Women are the hidden victims of Britain's flatlining economy, losing their jobs at a far faster rate than men, official figures revealed yesterday.
The latest jobless statistics showed that women were being disproportionately affected by the remorseless rise in unemployment, which stands at a 16-year record of 2.67 million. More than 1.1 million women were out of work in December – a leap of 91,000 in a year and the highest total for 23 years.
Women have borne the brunt of the economic slowdown since the summer, representing two-thirds of the rise in unemployment in the final months of 2011. They are losing their jobs in large numbers as the spending squeeze leads to tens of thousands of redundancies, and worse is yet to come. Women represent 80 per cent of the 710,000 public sector workers set to be made redundant over the next five years.
In local government, where one in 10 jobs is forecast to go, about 75 per cent of the workforce is female. Some women are switching from full-time work to part-time posts in an effort to stay in the employment market, while others are giving up their jobs because of the soaring cost of childcare.

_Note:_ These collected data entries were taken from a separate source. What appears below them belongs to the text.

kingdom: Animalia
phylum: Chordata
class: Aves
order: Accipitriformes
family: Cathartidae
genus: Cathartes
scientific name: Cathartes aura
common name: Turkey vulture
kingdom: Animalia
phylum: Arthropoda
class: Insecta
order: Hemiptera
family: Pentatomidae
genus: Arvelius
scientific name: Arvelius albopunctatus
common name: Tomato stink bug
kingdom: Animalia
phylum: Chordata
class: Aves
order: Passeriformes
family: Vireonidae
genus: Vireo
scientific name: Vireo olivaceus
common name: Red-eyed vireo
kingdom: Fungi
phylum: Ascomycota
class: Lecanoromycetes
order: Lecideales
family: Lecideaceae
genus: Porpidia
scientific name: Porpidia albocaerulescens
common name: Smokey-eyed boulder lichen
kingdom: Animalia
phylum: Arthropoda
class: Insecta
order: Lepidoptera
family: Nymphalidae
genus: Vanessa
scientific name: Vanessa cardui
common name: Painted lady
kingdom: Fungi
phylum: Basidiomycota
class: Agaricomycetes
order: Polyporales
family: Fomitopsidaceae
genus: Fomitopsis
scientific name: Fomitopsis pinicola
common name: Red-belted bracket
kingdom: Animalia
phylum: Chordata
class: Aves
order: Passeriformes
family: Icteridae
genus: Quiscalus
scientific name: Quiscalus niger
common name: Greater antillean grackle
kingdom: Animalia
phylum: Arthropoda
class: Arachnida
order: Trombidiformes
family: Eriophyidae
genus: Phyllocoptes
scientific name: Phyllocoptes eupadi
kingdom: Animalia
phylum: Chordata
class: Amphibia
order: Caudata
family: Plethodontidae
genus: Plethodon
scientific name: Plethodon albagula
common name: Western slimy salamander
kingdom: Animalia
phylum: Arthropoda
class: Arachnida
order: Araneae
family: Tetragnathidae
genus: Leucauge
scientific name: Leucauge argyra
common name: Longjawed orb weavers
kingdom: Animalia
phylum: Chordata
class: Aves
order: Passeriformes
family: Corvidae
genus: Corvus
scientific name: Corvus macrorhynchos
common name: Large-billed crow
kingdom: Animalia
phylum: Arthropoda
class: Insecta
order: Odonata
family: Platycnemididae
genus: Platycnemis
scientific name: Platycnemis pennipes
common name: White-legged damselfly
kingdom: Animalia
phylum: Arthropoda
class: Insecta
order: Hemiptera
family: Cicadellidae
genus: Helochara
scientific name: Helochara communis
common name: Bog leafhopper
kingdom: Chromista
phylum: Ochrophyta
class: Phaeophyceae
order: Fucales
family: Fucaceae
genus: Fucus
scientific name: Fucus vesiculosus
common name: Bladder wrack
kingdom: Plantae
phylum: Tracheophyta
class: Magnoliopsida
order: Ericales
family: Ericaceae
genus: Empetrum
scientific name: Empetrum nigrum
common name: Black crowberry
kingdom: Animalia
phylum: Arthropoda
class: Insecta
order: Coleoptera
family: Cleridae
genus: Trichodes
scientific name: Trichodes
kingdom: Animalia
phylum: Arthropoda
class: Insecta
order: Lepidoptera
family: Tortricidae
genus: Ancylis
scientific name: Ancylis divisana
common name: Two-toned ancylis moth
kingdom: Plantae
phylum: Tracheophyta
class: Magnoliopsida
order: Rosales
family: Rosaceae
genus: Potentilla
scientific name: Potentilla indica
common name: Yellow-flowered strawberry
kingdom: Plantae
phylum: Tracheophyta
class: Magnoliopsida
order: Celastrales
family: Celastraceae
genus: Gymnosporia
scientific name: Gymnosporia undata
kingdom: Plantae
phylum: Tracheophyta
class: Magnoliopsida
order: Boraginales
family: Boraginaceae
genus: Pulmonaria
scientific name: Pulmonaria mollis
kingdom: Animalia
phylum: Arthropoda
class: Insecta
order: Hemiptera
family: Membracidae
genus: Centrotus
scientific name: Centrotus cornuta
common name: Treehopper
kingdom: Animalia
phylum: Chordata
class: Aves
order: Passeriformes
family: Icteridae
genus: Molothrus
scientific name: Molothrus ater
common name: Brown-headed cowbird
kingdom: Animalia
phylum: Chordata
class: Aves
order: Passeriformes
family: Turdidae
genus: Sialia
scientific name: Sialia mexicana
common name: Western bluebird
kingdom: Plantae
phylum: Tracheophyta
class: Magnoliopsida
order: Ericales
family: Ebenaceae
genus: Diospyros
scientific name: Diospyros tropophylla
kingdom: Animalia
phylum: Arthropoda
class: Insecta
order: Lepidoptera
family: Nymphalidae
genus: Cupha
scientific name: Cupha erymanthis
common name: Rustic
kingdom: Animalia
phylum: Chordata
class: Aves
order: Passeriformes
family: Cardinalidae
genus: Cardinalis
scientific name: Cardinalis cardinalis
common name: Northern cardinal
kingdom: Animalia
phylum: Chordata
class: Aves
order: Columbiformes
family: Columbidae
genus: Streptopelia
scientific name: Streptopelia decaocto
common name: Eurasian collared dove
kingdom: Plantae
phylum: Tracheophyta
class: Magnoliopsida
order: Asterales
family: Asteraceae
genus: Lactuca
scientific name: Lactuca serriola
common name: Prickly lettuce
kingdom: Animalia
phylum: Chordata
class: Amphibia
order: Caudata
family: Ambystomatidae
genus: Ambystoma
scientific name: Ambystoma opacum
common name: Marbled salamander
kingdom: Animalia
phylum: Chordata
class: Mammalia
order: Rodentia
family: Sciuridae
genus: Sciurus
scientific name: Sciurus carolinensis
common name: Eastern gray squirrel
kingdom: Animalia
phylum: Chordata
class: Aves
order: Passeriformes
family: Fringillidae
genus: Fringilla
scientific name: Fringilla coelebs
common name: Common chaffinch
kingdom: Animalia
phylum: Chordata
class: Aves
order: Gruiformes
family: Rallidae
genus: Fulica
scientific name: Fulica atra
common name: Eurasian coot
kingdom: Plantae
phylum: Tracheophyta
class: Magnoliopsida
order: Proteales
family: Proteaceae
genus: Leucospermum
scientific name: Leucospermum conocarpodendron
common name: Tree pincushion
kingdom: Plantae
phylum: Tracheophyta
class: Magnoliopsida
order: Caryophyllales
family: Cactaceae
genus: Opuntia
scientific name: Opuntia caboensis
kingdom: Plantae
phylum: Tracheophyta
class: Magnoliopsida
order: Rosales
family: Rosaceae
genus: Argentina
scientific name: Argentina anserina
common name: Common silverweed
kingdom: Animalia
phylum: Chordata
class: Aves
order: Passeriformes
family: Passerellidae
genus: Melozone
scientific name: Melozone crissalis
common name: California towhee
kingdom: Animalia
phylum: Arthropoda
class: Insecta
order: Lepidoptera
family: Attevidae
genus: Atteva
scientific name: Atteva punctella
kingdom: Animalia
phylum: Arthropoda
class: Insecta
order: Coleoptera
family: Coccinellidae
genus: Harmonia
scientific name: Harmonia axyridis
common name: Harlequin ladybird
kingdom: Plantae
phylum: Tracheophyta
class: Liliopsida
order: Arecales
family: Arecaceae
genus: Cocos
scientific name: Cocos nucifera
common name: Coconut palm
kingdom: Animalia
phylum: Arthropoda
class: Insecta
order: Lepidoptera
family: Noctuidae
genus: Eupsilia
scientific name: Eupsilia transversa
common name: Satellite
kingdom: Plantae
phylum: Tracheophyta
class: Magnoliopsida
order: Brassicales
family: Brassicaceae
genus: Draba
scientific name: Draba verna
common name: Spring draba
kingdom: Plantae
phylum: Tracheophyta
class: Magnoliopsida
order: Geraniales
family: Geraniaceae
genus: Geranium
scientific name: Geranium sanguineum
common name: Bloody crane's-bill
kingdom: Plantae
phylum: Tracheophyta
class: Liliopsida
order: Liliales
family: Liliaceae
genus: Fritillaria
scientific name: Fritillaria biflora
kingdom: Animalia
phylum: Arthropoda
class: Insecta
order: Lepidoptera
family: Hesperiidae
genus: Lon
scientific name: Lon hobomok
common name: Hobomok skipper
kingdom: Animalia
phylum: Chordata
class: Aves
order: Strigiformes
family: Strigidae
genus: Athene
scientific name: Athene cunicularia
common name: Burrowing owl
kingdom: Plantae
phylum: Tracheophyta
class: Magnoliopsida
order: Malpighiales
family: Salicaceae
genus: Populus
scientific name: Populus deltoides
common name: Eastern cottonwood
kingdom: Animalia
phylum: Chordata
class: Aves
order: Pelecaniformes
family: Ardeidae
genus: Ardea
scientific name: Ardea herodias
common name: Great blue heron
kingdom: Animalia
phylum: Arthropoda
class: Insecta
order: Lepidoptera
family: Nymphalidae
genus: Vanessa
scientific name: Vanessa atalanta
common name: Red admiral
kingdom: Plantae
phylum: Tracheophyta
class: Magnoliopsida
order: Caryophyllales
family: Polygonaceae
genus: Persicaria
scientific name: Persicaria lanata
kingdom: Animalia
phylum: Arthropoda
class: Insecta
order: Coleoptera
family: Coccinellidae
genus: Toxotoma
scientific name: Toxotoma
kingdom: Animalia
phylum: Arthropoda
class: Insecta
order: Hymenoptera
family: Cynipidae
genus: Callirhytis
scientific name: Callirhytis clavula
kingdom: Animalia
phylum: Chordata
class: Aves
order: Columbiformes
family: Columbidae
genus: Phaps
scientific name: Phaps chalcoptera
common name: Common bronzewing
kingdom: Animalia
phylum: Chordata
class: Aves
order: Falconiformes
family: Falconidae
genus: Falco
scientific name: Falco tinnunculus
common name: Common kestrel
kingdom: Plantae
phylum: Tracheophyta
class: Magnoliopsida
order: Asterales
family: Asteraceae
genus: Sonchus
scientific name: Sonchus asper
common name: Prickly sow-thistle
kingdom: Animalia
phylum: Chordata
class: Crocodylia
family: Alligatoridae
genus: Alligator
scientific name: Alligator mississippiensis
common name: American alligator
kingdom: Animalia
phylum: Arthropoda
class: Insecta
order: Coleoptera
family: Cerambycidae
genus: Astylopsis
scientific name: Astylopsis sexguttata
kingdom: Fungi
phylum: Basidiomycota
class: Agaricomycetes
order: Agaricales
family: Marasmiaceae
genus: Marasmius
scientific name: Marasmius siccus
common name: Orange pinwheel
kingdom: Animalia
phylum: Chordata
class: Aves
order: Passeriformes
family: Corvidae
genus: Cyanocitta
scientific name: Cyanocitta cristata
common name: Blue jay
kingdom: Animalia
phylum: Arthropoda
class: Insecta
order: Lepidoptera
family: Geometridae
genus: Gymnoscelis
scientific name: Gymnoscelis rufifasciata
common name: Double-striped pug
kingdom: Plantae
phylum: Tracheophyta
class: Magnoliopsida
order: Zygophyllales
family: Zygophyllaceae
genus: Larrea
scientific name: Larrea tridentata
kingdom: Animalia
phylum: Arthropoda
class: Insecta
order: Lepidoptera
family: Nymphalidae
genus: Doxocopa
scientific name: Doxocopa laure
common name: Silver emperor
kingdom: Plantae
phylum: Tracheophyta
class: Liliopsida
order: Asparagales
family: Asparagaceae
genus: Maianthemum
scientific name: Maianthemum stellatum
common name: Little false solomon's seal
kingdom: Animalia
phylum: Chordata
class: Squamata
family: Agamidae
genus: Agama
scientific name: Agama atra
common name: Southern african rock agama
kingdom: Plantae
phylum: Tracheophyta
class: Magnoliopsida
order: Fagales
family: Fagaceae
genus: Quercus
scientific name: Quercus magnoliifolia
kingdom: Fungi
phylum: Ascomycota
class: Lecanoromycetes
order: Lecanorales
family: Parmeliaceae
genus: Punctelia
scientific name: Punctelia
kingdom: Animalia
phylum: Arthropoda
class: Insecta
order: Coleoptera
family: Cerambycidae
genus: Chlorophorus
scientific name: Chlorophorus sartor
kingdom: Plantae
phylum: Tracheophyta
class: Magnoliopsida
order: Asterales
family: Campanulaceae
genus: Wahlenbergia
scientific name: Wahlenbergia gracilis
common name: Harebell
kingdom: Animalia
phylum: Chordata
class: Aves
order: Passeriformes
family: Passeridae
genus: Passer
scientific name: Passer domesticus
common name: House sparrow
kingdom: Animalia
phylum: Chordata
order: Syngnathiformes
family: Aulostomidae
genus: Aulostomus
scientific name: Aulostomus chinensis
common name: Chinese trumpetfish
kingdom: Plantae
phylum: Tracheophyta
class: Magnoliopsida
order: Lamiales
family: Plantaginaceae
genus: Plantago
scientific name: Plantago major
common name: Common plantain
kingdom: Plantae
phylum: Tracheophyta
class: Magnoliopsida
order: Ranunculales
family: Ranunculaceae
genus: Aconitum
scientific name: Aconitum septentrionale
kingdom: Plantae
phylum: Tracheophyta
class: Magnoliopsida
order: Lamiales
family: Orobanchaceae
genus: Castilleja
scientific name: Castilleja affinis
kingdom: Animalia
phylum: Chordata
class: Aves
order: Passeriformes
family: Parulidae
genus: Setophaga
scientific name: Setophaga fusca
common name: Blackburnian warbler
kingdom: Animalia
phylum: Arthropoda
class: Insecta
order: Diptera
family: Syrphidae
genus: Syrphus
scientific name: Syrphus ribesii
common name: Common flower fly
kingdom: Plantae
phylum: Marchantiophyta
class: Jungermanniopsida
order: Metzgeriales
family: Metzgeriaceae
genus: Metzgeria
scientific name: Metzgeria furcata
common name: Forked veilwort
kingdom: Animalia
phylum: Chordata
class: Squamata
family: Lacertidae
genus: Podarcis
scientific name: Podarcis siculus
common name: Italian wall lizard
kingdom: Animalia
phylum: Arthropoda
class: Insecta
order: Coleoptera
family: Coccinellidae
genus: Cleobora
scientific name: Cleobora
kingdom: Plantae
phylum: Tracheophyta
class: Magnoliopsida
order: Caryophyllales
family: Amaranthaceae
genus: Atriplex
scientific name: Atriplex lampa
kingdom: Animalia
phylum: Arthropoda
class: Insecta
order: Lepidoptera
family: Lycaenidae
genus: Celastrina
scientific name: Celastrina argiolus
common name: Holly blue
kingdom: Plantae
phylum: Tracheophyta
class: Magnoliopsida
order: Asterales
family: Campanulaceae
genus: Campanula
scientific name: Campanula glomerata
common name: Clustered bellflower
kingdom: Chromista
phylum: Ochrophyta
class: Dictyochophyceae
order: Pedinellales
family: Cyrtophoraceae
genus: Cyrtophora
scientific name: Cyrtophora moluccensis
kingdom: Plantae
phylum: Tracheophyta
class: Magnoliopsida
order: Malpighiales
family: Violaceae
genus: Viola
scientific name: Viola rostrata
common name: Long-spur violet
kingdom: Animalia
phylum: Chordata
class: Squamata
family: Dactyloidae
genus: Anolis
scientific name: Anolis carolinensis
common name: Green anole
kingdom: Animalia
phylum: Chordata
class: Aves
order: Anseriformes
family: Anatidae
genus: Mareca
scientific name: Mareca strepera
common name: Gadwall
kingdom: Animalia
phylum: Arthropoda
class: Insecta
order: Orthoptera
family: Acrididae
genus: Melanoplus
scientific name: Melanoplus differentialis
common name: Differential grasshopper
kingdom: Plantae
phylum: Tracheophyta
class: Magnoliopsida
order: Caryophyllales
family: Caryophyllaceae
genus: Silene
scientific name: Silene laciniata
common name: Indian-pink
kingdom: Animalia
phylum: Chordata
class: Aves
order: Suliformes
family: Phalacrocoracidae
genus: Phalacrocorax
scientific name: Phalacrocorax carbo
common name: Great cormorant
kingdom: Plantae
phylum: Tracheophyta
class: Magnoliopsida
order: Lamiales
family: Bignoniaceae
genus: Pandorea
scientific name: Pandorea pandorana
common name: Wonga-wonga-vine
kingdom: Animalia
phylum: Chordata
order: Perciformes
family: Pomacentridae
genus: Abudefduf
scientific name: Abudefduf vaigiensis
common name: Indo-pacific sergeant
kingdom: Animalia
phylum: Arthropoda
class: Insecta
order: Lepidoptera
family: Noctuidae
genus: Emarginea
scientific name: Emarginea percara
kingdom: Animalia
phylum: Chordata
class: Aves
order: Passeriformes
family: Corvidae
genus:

The heavy rate of redundancies will be embarrassing to Downing Street, which is acutely sensitive to charges that its austerity measures are alienating female voters. A leaked No 10 document last year warned the Government was "seen as having hit women, or their interests, disproportionately" and David Cameron has urged advisers to pursue female-friendly policies.
Yvette Cooper, the shadow Home Secretary, accused Mr Cameron of having a "blind spot" on women's issues. "As long as the Government is pushing women out of work, weakening action on the gender pay gap, reducing childcare and threatening to undermine maternity rights, they are making it harder, not easier, for women to work or to get promoted throughout their lives," she told The Independent. "The Prime Minister needs to wake up to the real impact of his policies on women up and down the country and think again."
Anna Bird, chief executive of the Fawcett Society, which campaigns for female equality, said: "These new figures must act as a wake-up call to Government – we are in a time of crisis. Cuts are threatening women's equality, as jobs dry up, benefits are slashed and vital public services disappear."
Nick Pearce, director of the Institute for Public Policy Research (IPPR) think tank, said: "The public sector is the only broad sector of the economy in which women are over-represented. Women are being hit hardest as public-sector jobs cuts begin to come through. Retail and the public sector offer the kind of flexible, part-time jobs that women often prefer because they can balance their work with family commitments."
The figures from the Office for National Statistics (ONS) showed the female jobless rate rose by 33,000 in the three months to the end of December. By contrast, the male jobless figure increased by just 16,000 over the period. Many women have also been out of work for a lengthy period, with 340,000 now unemployed for more than a year.
Though women have disproportionately been victims of public and private-sector redundancies, in December the IPPR also produced a report arguing that the high cost of childcare was preventing women from returning to the workplace. The official figures also demonstrated that women are increasingly taking up part-time work because of a lack of alternatives. There were 5.86 million women employed in this way in the three months to December, compared with 2.01 million men.
The ONS figures showed the total national unemployment rate rising to 8.4 per cent, the highest level in 16 years, with 2.67 million people out of work. The rate of youth unemployment also hit a new high over the period.
The proportion of 16 to 24-year-olds looking for work, including those fully unemployed, hit 22.2 per cent – about 1.04 million. The numbers claiming Jobseeker's Allowance in January increased by 6,900 to 1.6 million.
Case study: 'Things are tight. I'm not sure how we'll manage'
Theodora Munroe, 37, a legal secretary from North London, said:
"I was told I would be made redundant at the end of January. As of next week, I'll be another person unemployed.
"Everybody is feeling the squeeze, and I can't blame my employer. It's admin and secretary jobs that are going first – and most of those are filled by women, so in my profession women are feeling the brunt at the moment.
"Things are going to get harder until I can find more work. Things are already tight. There's the mortgage and the bill repayments. I'm not quite sure how my husband and I will manage with just his salary coming in. We'll have to make sacrifices.
"I'm already on the look out for a new job but I'm aware that it's going to be harder now than it has ever been. I am qualified and experienced, but there are so many people in the job market taking jobs they are overqualified for: the effects of that will be felt further down the ladder by people who are less experienced or without qualifications. There won't be any jobs left for them.
"The government needs to do more to encourage growth and help smaller firms like the one where I have just lost my job. The big players are doing fine, but the others are suffering."